Aqui no meu setor há uma constância em manter os colaboradores e isso é muito bom, porque também é meio caminho andado para a satisfação do cliente.
“Os clientes são cada vez mais exigentes. Não permitem falhas e estão muito habituados às compensações, a irem para as redes sociais e ameaçam logo. O cliente está a pagar e tem uma expetativa e o que nós queremos é dar-lhe experiências e exceder as suas expetativas”
Já está nesta área há alguns anos. Quais são as principais mudanças a que tem vindo a assistir quer naquilo que um hotel pode oferecer ao cliente, quer nas exigências e expetativas dos clientes?
Claro que todos os hotéis se vão adaptando ao longo dos tempos, por exemplo hoje em dia já é impensável chegar a um hotel que não tenha um carregamento automático de USB para os telemóveis ou uma televisão mais moderna, luzes de leitura, a questão de ter um spa, questões ambientais, por exemplo, os amenities que se utilizavam em doses individuais e que hoje em dia é apenas um doseador fixo que se vai reabastecendo, entre outros exemplos.
Os clientes são cada vez mais exigentes. Não permitem falhas e estão muito habituados às compensações, a irem para as redes sociais e ameaçam logo. O cliente está a pagar e tem uma expetativa e o que nós queremos é dar-lhe experiências e exceder as suas expetativas.
Por isso fiquei mesmo feliz de receber esta nomeação para os Prémios Xénios 2024, porque fiquei com a sensação de dever cumprido.
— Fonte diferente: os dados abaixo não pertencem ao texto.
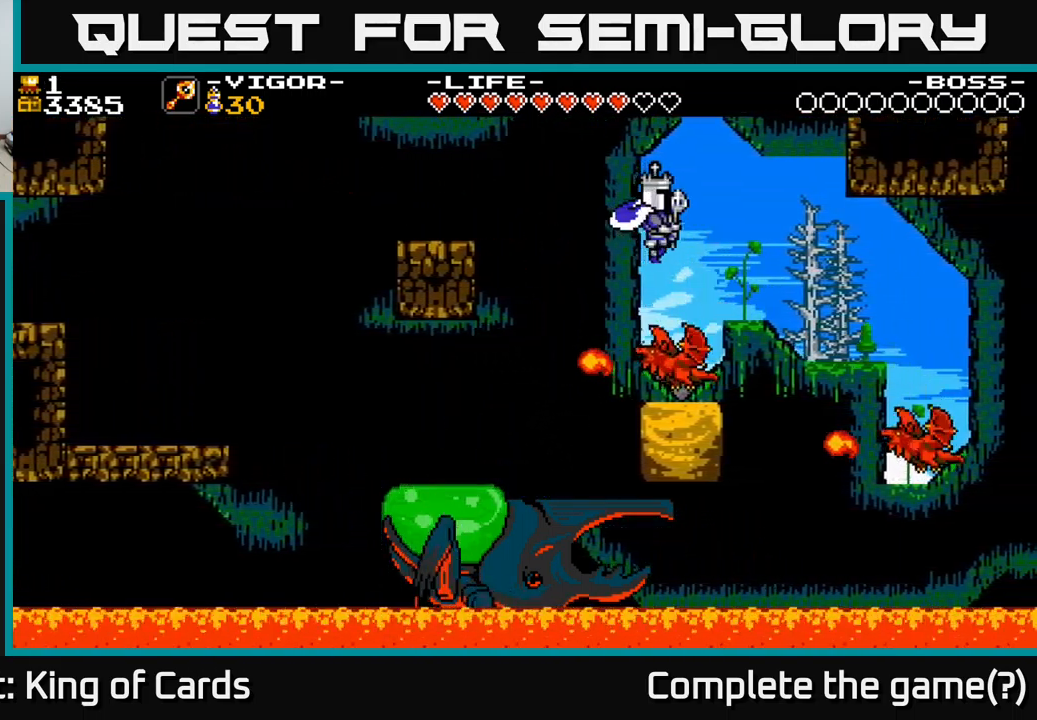
{"buttons": [], "right_stick": "center", "events": [[67, "DPAD_RIGHT", "up"]]}
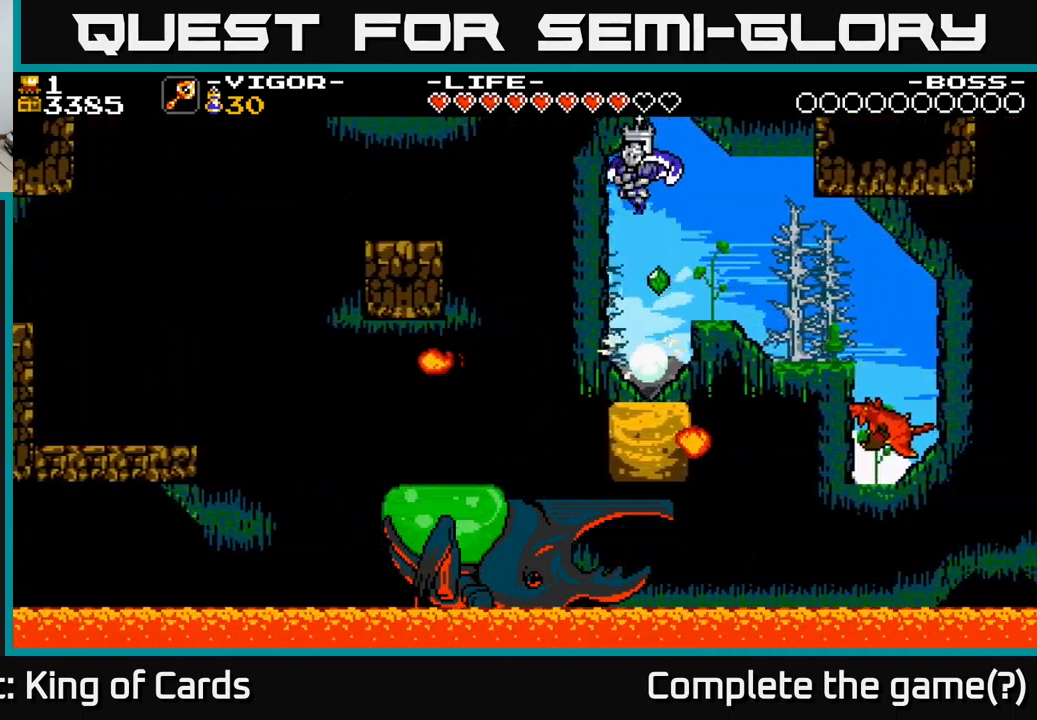
{"buttons": [], "right_stick": "center", "events": []}
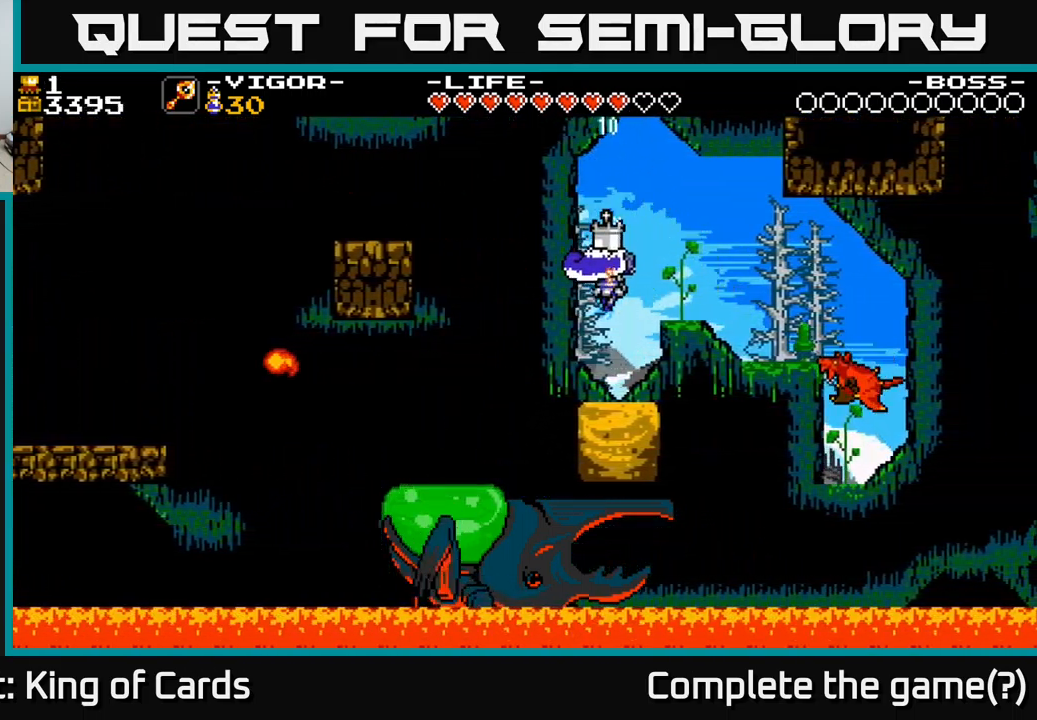
{"buttons": ["DPAD_LEFT"], "right_stick": "center", "events": [[183, "A", "down"], [367, "A", "up"], [483, "DPAD_LEFT", "down"]]}
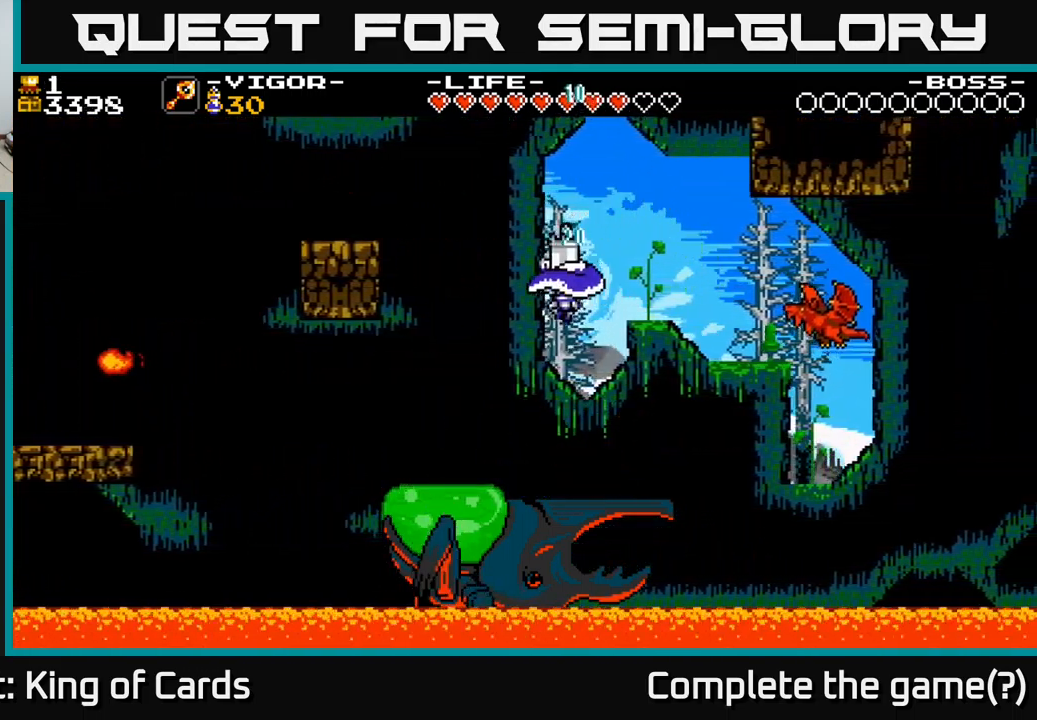
{"buttons": [], "right_stick": "center", "events": [[117, "DPAD_LEFT", "up"]]}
Sem dúvida que é um reconhecimento, porque esta área não é fácil.
E o que significa para si ter recebido esta distinção nos Prémios Xénios 2024?
Foi uma surpresa ter sido nomeada e depois ter ganho. Tenho uma gratidão, pelo reconhecimento de todo o meu empenho e dedicação e digo isto com toda a humildade do mundo, porque acho que nesta profissão é importante sermos humildes. Sinto-me muito grata por fazer aquilo de que gosto e poder partilhar isso com as nossas equipas e poder passar-lhes os bons exemplos.
Apesar de estar na área há muitos anos pensa que esta distinção lhe pode abrir novas portas, mesmo que seja dentro da sua empresa?
Eu acho que sim, porque sempre fui uma pessoa muito discreta e estando numa posição de liderança, dou sempre a primazia a que os outros brilhem. Eu sei que eles são fruto de uma base, e que sou eu que os faz voar, mas fico feliz por isso, e por isso é que eu me senti mais reconhecida ainda, porque sempre me coloquei numa posição mais escondida e estou sempre a apoiá-los. Digo-lhes sempre para darem o seu melhor que eu estou aqui para os apoiar e orgulho-me muito disso.
É cada vez mais importante formar pessoas para esta área, porque existe uma certa escassez, mas esta é uma área de que tem de se gostar, se assim não for é melhor não insistir. Acho que é uma paixão muito grande e se têm lá o ‘bichinho’, oiçam-no. É muito gratificante, estamos sempre a aprender, é bom receber pessoas, fazer com que se sintam bem recebidas e proporcionar-lhes experiências, momentos que depois vão lembrar e passar aos amigos.